**WHAT THIS TASK INVOLVES**
Your reply should contain only the line with "malware on video/photo" and the lines after it through the end of the data, each written out exactly.

[Data records]
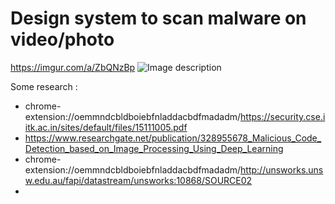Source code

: # Design system to scan malware on video/photo

https://imgur.com/a/ZbQNzBp
![Image description](https://pasteboard.co/IZZsC7l.jpg)






Some research : 
+ chrome-extension://oemmndcbldboiebfnladdacbdfmadadm/https://security.cse.iitk.ac.in/sites/default/files/15111005.pdf
+ https://www.researchgate.net/publication/328955678_Malicious_Code_Detection_based_on_Image_Processing_Using_Deep_Learning
+ chrome-extension://oemmndcbldboiebfnladdacbdfmadadm/http://unsworks.unsw.edu.au/fapi/datastream/unsworks:10868/SOURCE02
+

**ANSWER**
: # Design system to scan malware on video/photo

https://imgur.com/a/ZbQNzBp
![Image description](https://pasteboard.co/IZZsC7l.jpg)






Some research : 
+ chrome-extension://oemmndcbldboiebfnladdacbdfmadadm/https://security.cse.iitk.ac.in/sites/default/files/15111005.pdf
+ https://www.researchgate.net/publication/328955678_Malicious_Code_Detection_based_on_Image_Processing_Using_Deep_Learning
+ chrome-extension://oemmndcbldboiebfnladdacbdfmadadm/http://unsworks.unsw.edu.au/fapi/datastream/unsworks:10868/SOURCE02
+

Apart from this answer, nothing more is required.